CARME CAPDEVILA I PALAU
Catalunya se dotó hace un año de un Pacto Nacional para la Inmigración, uno de los cuatro acuerdos estratégicos que el Gobierno catalán ha promovido en esta legislatura y que estableció un gran consenso, inaudito hasta entonces y pionero en su entorno, integrado por la mayoría de partidos políticos parlamentarios, los principales agentes económicos y sociales, las asociaciones de municipios y las entidades más representativas del sector. Un consenso que abarcó un 90% del arco parlamentario catalán y que demuestra cómo la realidad sociopolítica catalana difiere bastante de la tónica general a la que nos tiene acostumbrados el Congreso de los Diputados o el Senado. Hoy es impensable un acuerdo semejante en las Cortes españolas, donde la actitud –por decirlo de alguna manera– poco constructiva del principal grupo opositor impide llegar a mínimos comunes denominadores. Un punto de encuentro y de responsabilidad compartida, más allá de los debates e intereses políticos legítimos. Algo que Catalunya consiguió en un momento complicado, cuando ya casi nadie dudaba de la gravedad de la crisis económica. Entonces y ahora fuimos coherentes y actuamos conscientes de que la inmigración es una realidad en lugar de contemplarla únicamente como un fenómeno temporal. El millón largo de nuevos catalanes y catalanas que han llegado en el último decenio lo han hecho para quedarse y lo debemos asumir. Y, más importante aún, debemos reconocer que han venido porque los necesitábamos, porque la economía española vivió un empuje sin precedentes de la mano del pelotazo inmobiliario, que necesitó mano de obra extranjera y barata. Algo que contribuyó al acceso de la mujer al mercado laboral, al ascensor social y a la movilidad laboral de las personas autóctonas.

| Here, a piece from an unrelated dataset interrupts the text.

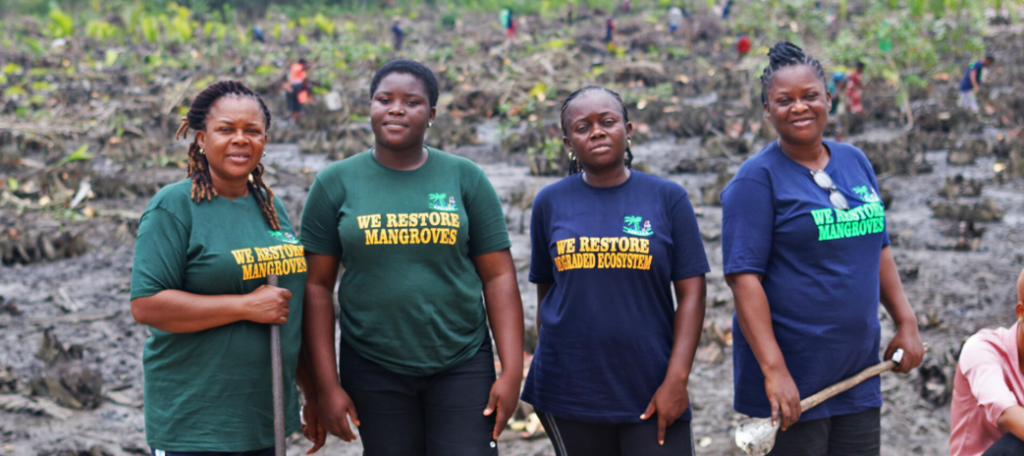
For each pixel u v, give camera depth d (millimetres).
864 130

No es la primera vez que nos sucede algo así. Catalunya tiene una larga experiencia como país de migraciones. Los demógrafos nos recuerdan que, sin las incorporaciones de inmigrantes a lo largo del siglo XX, actualmente rondaríamos los dos millones y medio de ciudadanos. Hoy somos más de siete. El mismo Estatut define Catalunya como una tierra de acogida, conformada a lo largo de los siglos gracias a las aportaciones de distintos movimientos migratorios y culturas que han desembocado en una nación europea abierta, con una estructura que tiene como eje principal la lengua catalana pero que se retroalimenta de otras culturas.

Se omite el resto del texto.